The task is to classify images of plants into eight different species categories. Each category corresponds to a specific plant species. The goal is to build a machine learning model that can predict the correct class label for a given image.
You can download the dataset here
-
Image Size: 96x96 pixels
-
Color Space: RGB
-
File Format: JPG
-
Number of Classes: 8
-
Classes:
- Species1
- Species2
- Species3
- Species4
- Species5
- Species6
- Species7
- Species8
The dataset is organized in a single folder named "training," which contains 3542 images. These images are already divided into sub-folders, each corresponding to a specific class. The distribution of training images per class is as follows:
- Species1: 186 images
- Species2: 532 images
- Species3: 515 images
- Species4: 511 images
- Species5: 531 images
- Species6: 222 images
- Species7: 537 images
- Species8: 508 images
The provided Python code aims to address the plant species classification task.
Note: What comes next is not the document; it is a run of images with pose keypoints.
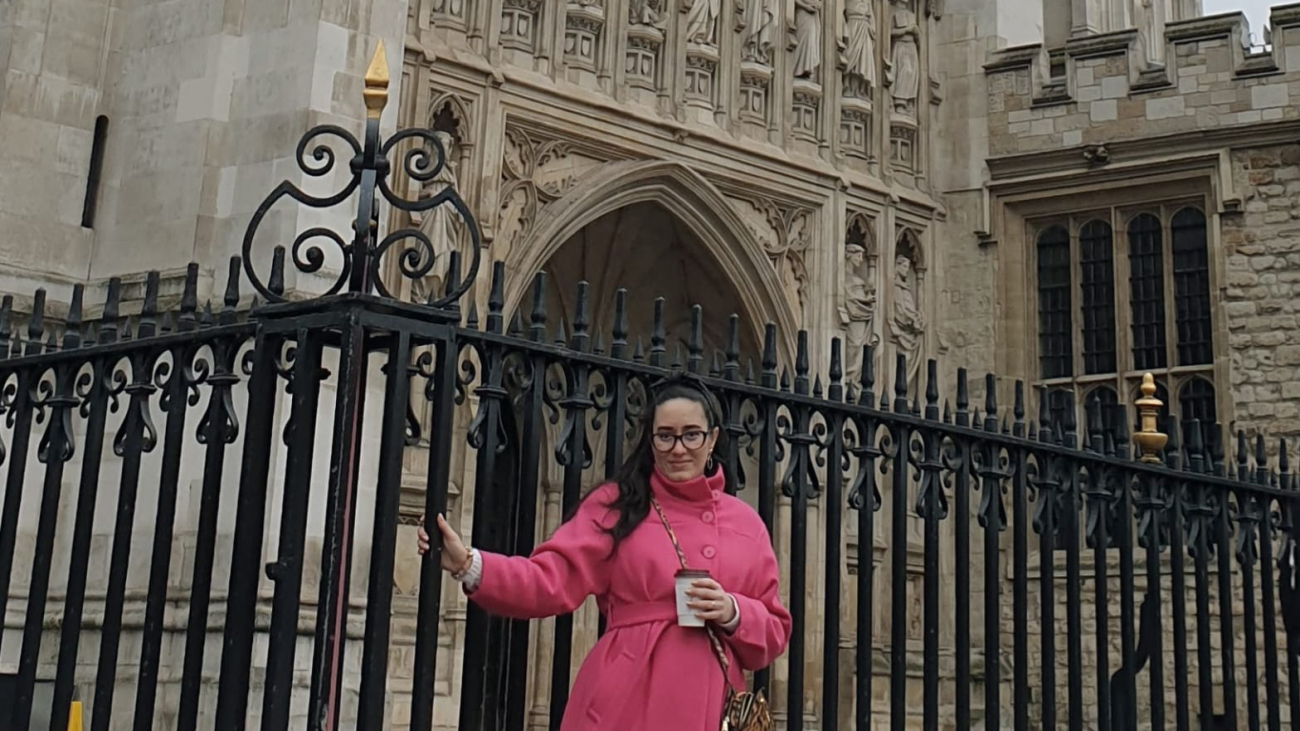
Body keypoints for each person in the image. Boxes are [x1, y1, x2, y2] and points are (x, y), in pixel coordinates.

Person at [418, 376, 791, 730]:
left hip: (713, 704)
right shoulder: (616, 505)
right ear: (650, 440)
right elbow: (548, 580)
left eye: (691, 435)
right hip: (625, 700)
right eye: (665, 437)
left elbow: (775, 630)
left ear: (712, 439)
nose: (678, 449)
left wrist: (733, 611)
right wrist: (469, 565)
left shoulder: (747, 523)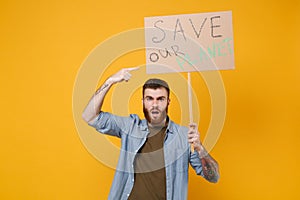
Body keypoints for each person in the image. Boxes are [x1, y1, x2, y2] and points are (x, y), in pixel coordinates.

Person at [82, 67, 220, 200]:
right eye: (149, 98)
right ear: (143, 101)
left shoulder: (184, 136)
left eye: (160, 99)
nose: (155, 104)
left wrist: (200, 149)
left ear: (168, 102)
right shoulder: (130, 126)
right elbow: (90, 117)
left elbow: (213, 177)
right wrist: (110, 81)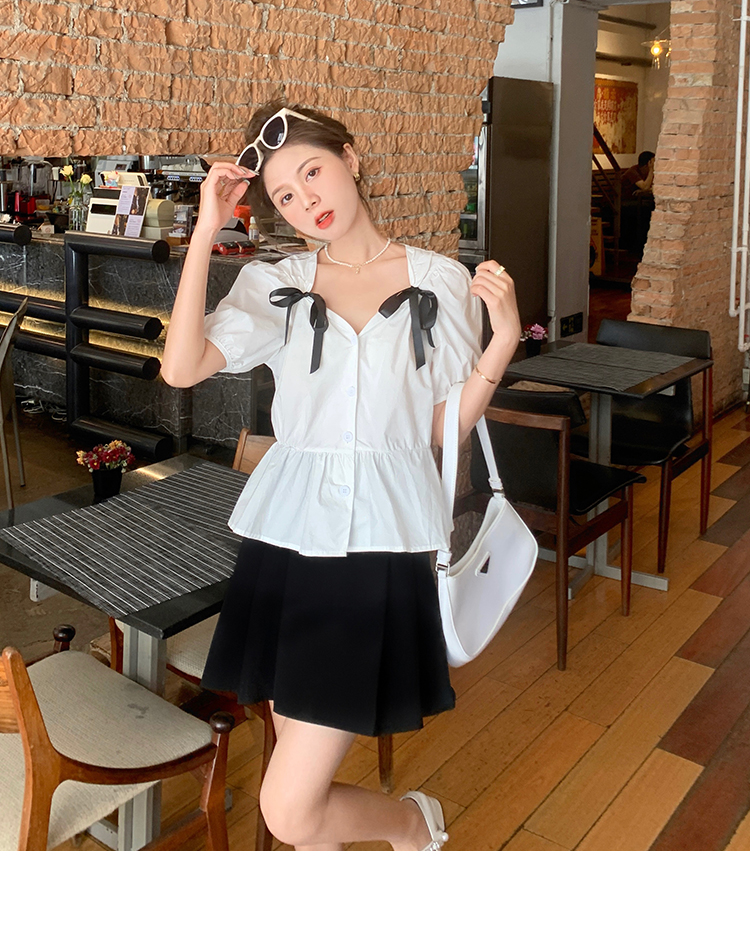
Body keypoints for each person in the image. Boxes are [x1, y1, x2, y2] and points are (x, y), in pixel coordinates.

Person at [161, 101, 521, 851]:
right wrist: (205, 231)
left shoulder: (439, 279)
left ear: (350, 159)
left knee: (289, 808)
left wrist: (504, 341)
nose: (307, 200)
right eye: (285, 194)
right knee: (300, 792)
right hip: (285, 542)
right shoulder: (278, 282)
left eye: (313, 172)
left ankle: (412, 824)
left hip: (379, 546)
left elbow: (440, 429)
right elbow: (181, 366)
Here's a high-level overview of the code's structure and the approach used:
-
Setup and Dependencies
- The code begins by importing necessary libraries and setting up the environment.
- It installs the
keras_tuner
package and imports various TensorFlow and Keras components.
-
Data Loading and Preprocessing
- The code loads and preprocesses the dataset using TensorFlow utilities.
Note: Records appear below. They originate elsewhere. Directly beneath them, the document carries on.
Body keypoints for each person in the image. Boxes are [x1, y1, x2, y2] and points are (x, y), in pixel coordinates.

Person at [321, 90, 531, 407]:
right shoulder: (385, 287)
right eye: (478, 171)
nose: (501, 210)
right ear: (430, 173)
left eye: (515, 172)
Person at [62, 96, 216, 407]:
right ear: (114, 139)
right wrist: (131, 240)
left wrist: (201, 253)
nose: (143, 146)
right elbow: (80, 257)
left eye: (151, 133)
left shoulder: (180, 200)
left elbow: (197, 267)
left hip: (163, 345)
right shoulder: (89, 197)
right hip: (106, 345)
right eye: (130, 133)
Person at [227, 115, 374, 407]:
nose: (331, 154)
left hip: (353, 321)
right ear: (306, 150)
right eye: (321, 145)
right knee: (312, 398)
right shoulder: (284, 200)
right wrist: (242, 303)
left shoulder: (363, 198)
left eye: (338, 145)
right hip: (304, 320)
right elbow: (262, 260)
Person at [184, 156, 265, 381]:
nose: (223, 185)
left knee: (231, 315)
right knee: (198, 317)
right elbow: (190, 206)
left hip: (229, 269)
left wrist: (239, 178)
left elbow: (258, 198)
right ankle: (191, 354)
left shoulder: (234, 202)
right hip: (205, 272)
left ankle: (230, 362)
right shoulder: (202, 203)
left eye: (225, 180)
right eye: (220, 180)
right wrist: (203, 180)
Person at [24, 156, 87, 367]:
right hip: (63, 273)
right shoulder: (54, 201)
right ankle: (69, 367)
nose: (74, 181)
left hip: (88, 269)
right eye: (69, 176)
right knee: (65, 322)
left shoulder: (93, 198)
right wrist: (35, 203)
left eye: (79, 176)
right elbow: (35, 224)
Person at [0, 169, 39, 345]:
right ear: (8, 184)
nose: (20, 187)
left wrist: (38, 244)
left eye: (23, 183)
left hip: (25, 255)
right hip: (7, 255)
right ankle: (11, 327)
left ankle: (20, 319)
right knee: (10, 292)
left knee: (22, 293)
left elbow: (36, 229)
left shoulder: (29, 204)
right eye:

- It applies data augmentation techniques to the training dataset to improve model generalization.
-
Model Building
- The code defines a neural network model for plant species classification.
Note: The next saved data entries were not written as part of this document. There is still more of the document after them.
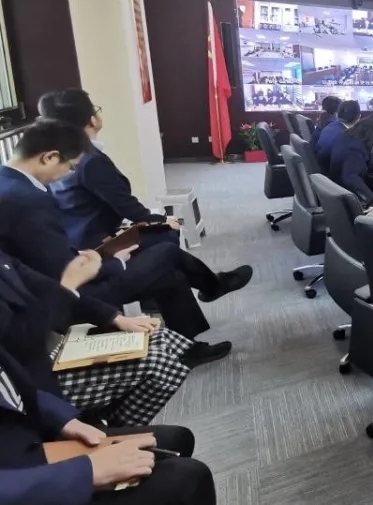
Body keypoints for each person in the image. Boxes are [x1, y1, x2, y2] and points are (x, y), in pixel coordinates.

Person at [0, 119, 240, 366]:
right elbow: (64, 275)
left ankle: (189, 345)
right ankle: (211, 289)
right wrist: (113, 263)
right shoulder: (28, 200)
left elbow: (41, 255)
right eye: (69, 167)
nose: (68, 175)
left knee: (169, 274)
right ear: (49, 157)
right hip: (69, 298)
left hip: (50, 283)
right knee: (167, 252)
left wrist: (91, 256)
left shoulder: (8, 181)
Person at [37, 90, 253, 288]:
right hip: (96, 247)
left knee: (170, 270)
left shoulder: (58, 156)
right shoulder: (90, 160)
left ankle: (208, 286)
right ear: (91, 120)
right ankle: (212, 285)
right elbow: (124, 204)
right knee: (166, 237)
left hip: (78, 240)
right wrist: (160, 220)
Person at [0, 343, 216, 505]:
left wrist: (62, 420)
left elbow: (13, 385)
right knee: (188, 479)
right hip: (21, 485)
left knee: (175, 440)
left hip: (23, 448)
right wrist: (86, 473)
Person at [0, 247, 191, 427]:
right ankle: (114, 430)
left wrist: (115, 318)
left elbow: (44, 287)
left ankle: (107, 423)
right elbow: (21, 340)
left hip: (53, 345)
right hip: (32, 381)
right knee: (158, 363)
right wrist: (68, 284)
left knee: (163, 338)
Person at [328, 113, 373, 216]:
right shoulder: (355, 148)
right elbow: (350, 177)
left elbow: (362, 161)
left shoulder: (349, 137)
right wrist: (370, 200)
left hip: (338, 193)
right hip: (348, 203)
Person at [315, 99, 360, 170]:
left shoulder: (330, 126)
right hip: (333, 172)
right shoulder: (347, 136)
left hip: (321, 168)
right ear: (358, 117)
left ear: (337, 114)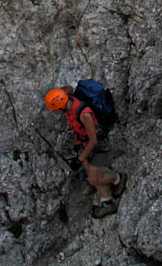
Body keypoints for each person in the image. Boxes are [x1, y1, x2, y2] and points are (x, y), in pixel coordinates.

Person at [44, 86, 126, 219]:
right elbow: (69, 88)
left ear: (61, 106)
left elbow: (93, 140)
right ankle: (107, 201)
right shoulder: (68, 101)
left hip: (99, 146)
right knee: (91, 172)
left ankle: (118, 178)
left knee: (93, 179)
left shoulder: (84, 114)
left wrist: (80, 158)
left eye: (55, 110)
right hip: (84, 144)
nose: (55, 113)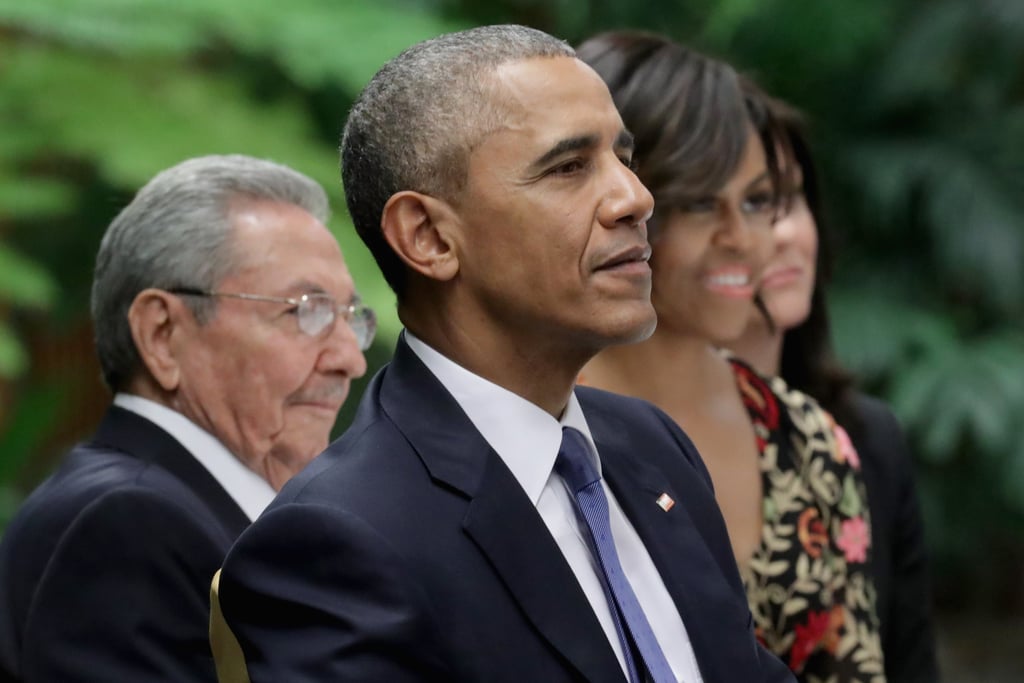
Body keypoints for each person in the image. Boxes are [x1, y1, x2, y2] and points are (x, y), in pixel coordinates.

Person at [210, 24, 795, 683]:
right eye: (570, 167)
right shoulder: (336, 540)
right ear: (428, 236)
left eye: (623, 158)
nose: (636, 196)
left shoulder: (650, 447)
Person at [575, 31, 886, 680]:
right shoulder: (535, 429)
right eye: (697, 202)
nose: (744, 239)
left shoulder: (808, 439)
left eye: (756, 201)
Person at [0, 154, 373, 682]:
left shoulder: (188, 512)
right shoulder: (126, 523)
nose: (350, 359)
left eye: (351, 319)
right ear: (162, 334)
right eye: (305, 310)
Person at [727, 86, 941, 682]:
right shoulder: (625, 440)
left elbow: (910, 662)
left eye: (789, 200)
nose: (783, 235)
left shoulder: (864, 435)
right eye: (750, 205)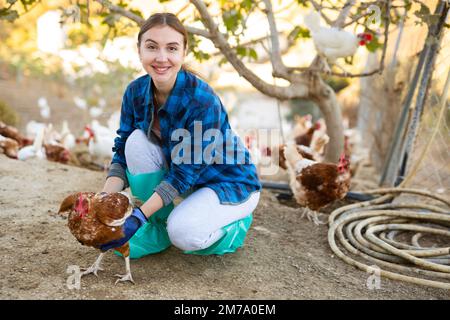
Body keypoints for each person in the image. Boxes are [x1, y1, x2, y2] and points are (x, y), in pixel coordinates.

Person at [99, 13, 261, 258]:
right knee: (135, 142)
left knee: (184, 234)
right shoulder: (135, 92)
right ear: (140, 50)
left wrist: (138, 216)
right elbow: (121, 152)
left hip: (229, 184)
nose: (161, 57)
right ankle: (156, 228)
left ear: (183, 52)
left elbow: (184, 173)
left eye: (171, 48)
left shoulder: (202, 100)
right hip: (187, 181)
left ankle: (232, 227)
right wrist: (103, 199)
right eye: (152, 47)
- It starts with a convolutional base followed by fully connected layers.
- The model uses transfer learning with Xception and fine-tuning of layers.
-
Training
- The code trains the model using the training dataset.
- Training includes an early stopping callback to prevent overfitting.
- Three phases of training are conducted: base model, fine-tuning all layers, and fine-tuning specific layers.
-
Keras Tuner
- The code uses Keras Tuner to search for optimal hyperparameters for model training.
- It defines a hyperparameter search space and performs a search to find the best hyperparameters.
-
Ensure you have the required Python libraries installed, especially TensorFlow, Keras, and Keras Tuner.
-
Organize your dataset into the structure described in the "Dataset Structure" section.
-
Open the provided Python code in a compatible environment (e.g., Jupyter Notebook, Google Colab).
-
Run the code step by step, following the order described in the code.
-
After training, you can use the trained model for plant species classification on new images.
For more details about the model you can read the report, where everyting is explained in detail.
This code is designed to address the plant species classification task with the provided dataset for ANNDL course challenge here at polimi. My team have received 5.5 out of 5.5 points doing this challenge.